Monte Carlo Simulation Calculator
Use the Monte Carlo simulation calculator to model uncertainty in a process, forecast, or business equation. Define uncertain input variables as probability distributions, combine them in one or more output equations, and simulate many possible outcomes.
Start by entering the X variables that influence your result. For each variable, choose a distribution such as normal, uniform, triangular, lognormal, exponential, or discrete, and enter the required parameters. Then define the Y output with an equation that uses the input variable names. Optional lower and upper specification limits can be added to estimate defect rates, PPM, and capability measures.
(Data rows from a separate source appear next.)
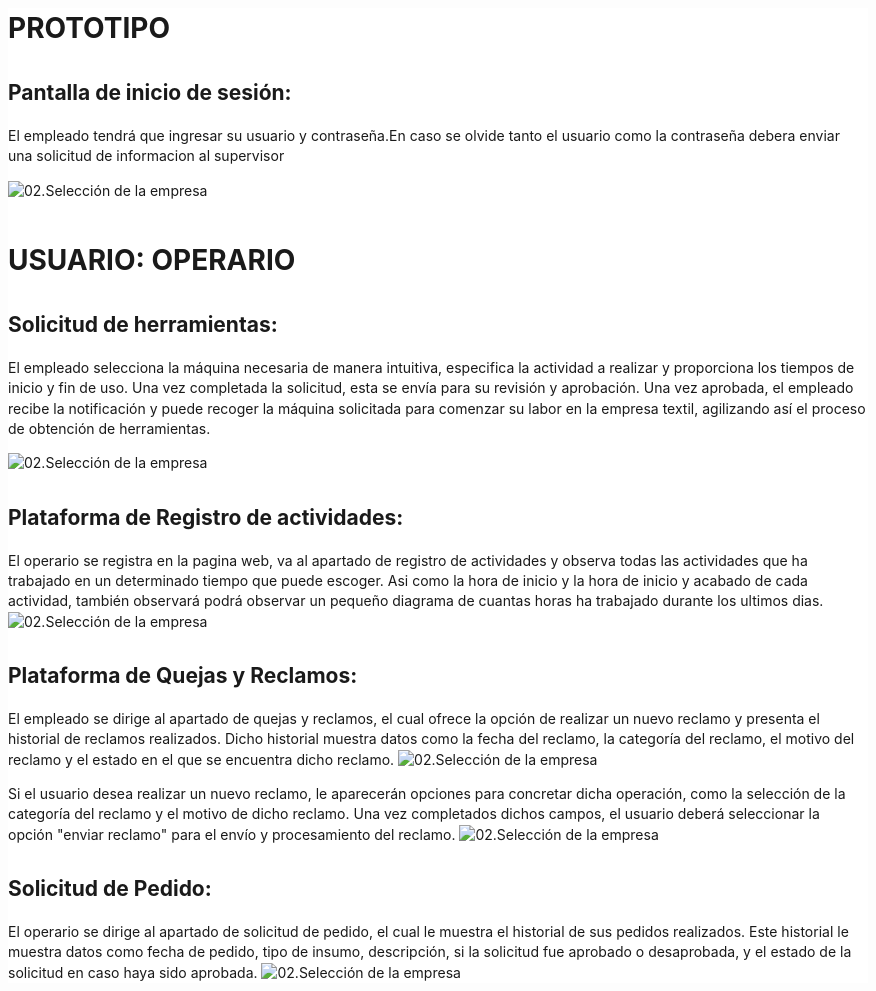 # PROTOTIPO
## Pantalla de inicio de sesión:
El empleado tendrá que ingresar su usuario y contraseña.En caso se olvide tanto el usuario como la contraseña debera enviar una solicitud de informacion al supervisor 

<img src="prototipo-topitop1.png" alt="02.Selección de la empresa" style="width: 120%; height: auto;" />

# USUARIO: OPERARIO
## Solicitud de herramientas:
El empleado selecciona la máquina necesaria de manera intuitiva, especifica la actividad a realizar y proporciona los tiempos de inicio y fin de uso. Una vez completada la solicitud, esta se envía para su revisión y aprobación. Una vez aprobada, el empleado recibe la notificación y puede recoger la máquina solicitada para comenzar su labor en la empresa textil, agilizando así el proceso de obtención de herramientas.

<img src="interfazModulo2.1.png" alt="02.Selección de la empresa" style="width: 120%; height: auto;" />

## Plataforma de Registro de actividades:
El operario se registra en la pagina web, va al apartado de registro de actividades y observa todas las actividades que ha trabajado en un determinado tiempo que puede escoger. Asi como la hora de inicio y la hora de inicio y acabado de cada actividad, también observará podrá observar un pequeño diagrama de cuantas horas ha trabajado durante los ultimos dias.
<img src="interfaz3.png" alt="02.Selección de la empresa" style="width: 120%; height: auto;" />

## Plataforma de Quejas y Reclamos:
El empleado se dirige al apartado de quejas y reclamos, el cual ofrece la opción de realizar un nuevo reclamo y presenta el historial de reclamos realizados. Dicho historial muestra datos como la fecha del reclamo, la categoría del reclamo, el motivo del reclamo y el estado en el que se encuentra dicho reclamo.
<img src="interfaz reclamos op1.png" alt="02.Selección de la empresa" style="width: 120%; height: auto;" />

Si el usuario desea realizar un nuevo reclamo, le aparecerán opciones para concretar dicha operación, como la selección de la categoría del reclamo y el motivo de dicho reclamo. Una vez completados dichos campos, el usuario deberá seleccionar la opción "enviar reclamo" para el envío y procesamiento del reclamo.
<img src="interfaz reclamos op2.png" alt="02.Selección de la empresa" style="width: 120%; height: auto;" />

## Solicitud de Pedido:
El operario se dirige al apartado de solicitud de pedido, el cual le muestra el historial de sus pedidos realizados. Este historial le muestra datos como fecha de pedido, tipo de insumo, descripción, si la solicitud fue aprobado o desaprobada, y el estado de la solicitud en caso haya sido aprobada.
<img src="InterfazSolicitudPedido1.png" alt="02.Selección de la empresa" style="width: 120%; height: auto;" />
The model diagram helps you check whether the selected inputs are connected to the intended outputs. After running the simulation, the result table summarizes the mean, standard deviation, minimum, maximum, specification-limit risk, Ppk, normality check, histogram, and sensitivity of the output to each input.
When to use Monte Carlo simulation
Monte Carlo simulation is useful when a result depends on uncertain inputs and a single best-case or average-case calculation is not enough. Typical use cases include process capability with variable inputs, financial forecasts, risk analysis, product tolerance studies, demand planning, and any model where uncertainty should be shown as a range of possible outcomes.
How to use the calculator
- Enter each uncertain input as an X variable and select its distribution.
- Check the distribution parameters and add discrete values if needed.
- Define one or more Y outputs with equations such as Revenue = Visitors * ConversionRate * OrderValue.
- Add optional lower or upper specification limits when you want defect percentages or PPM.
- Review the model diagram and run the simulation with the desired number of iterations.
- Interpret the histogram, summary statistics, specification-limit results, and sensitivity table.
The simulation output should be interpreted as an approximation based on the distributions and equations you provide. Better assumptions about the input distributions usually lead to more useful risk estimates.